What did the cancer doctor say?
You just got a new Christmas present—cancer!
You know that feeling when you're going through a school parking lot and go over a speed bump, then you realize that there are no speed bumps?
Did you hear the one about the Polish elevator operator?
He was fired from his job because he couldn’t learn the route.
Have you ever been to the new Disney park called SawCon?
SawCon deez nutz!
What do a blonde chick and a turtle both have in common?
When they're on their backs, they're screwed.
What do a blonde chick and a field of wheat have in common?
They're both bound to get plowed at some point in time.
I really wasn't planning on going for a run today, but damn, those cops came out of nowhere!
If the captain of the Titanic was dumb, he would eat the iceberg.

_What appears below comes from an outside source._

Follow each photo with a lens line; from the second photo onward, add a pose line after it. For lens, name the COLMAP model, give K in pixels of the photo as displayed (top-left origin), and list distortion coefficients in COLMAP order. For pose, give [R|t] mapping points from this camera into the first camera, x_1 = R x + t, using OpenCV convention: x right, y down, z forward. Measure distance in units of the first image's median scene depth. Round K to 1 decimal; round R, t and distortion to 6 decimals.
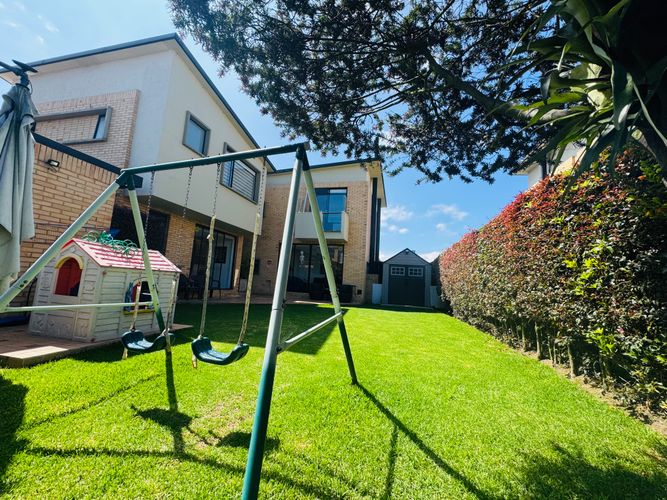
lens RADIAL K [[268.0, 0, 332.9], [0, 268.0, 249.1], [0, 0, 1]] dist [-0.000513, 0.000624]
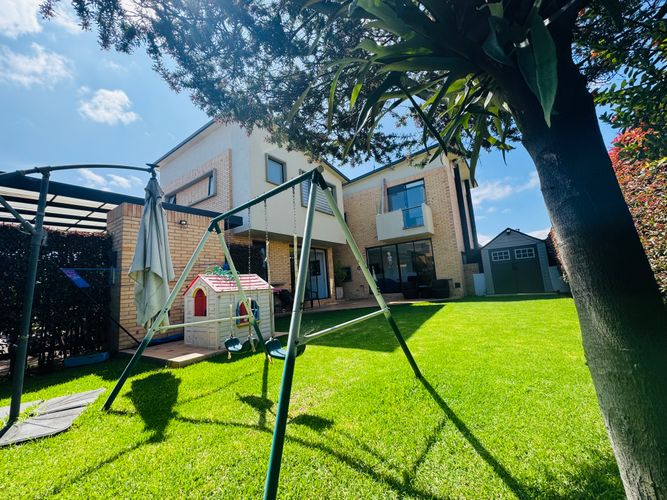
lens RADIAL K [[268.0, 0, 332.1], [0, 268.0, 249.6], [0, 0, 1]] dist [-0.000513, 0.000624]
pose [[0.920426, -0.175314, -0.349400, 0.193941], [0.172277, 0.984235, -0.040015, 0.008927], [0.350907, -0.023363, 0.936119, -0.049149]]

What would a man say to flirt with a woman that has a big butt?
You are so butty-ful!
This website is darker than the kid that got arrested last week.
More expresso, less depresso. Jk, let's all drink bleach cuz life is a bitch.
I'm a gay depressed person. Would that make me a happy unhappy person?
Flat earthers are completely wrong. If the earth was flat, I would have yeeted myself off the edge years ago!
One tonsil said to the other tonsil, “We must be in San Juan Capistrano, here comes another swallow.”
A 7-foot-tall man walks into a restaurant with his 4-foot-tall girlfriend, and the maitre d' says to the waiter, “He must be nuts over her.”
A man walks into a bar carrying a big chunk of asphalt and says to the bartender, “Make mine a double Scotch and one more for the road.”
Why did the little girl cry twice?
Because you wiped your bloody shitty cock on her favorite teddy bear.
What do my little brother and a vagina have in common?
They both ooze blood 🩸 when punched.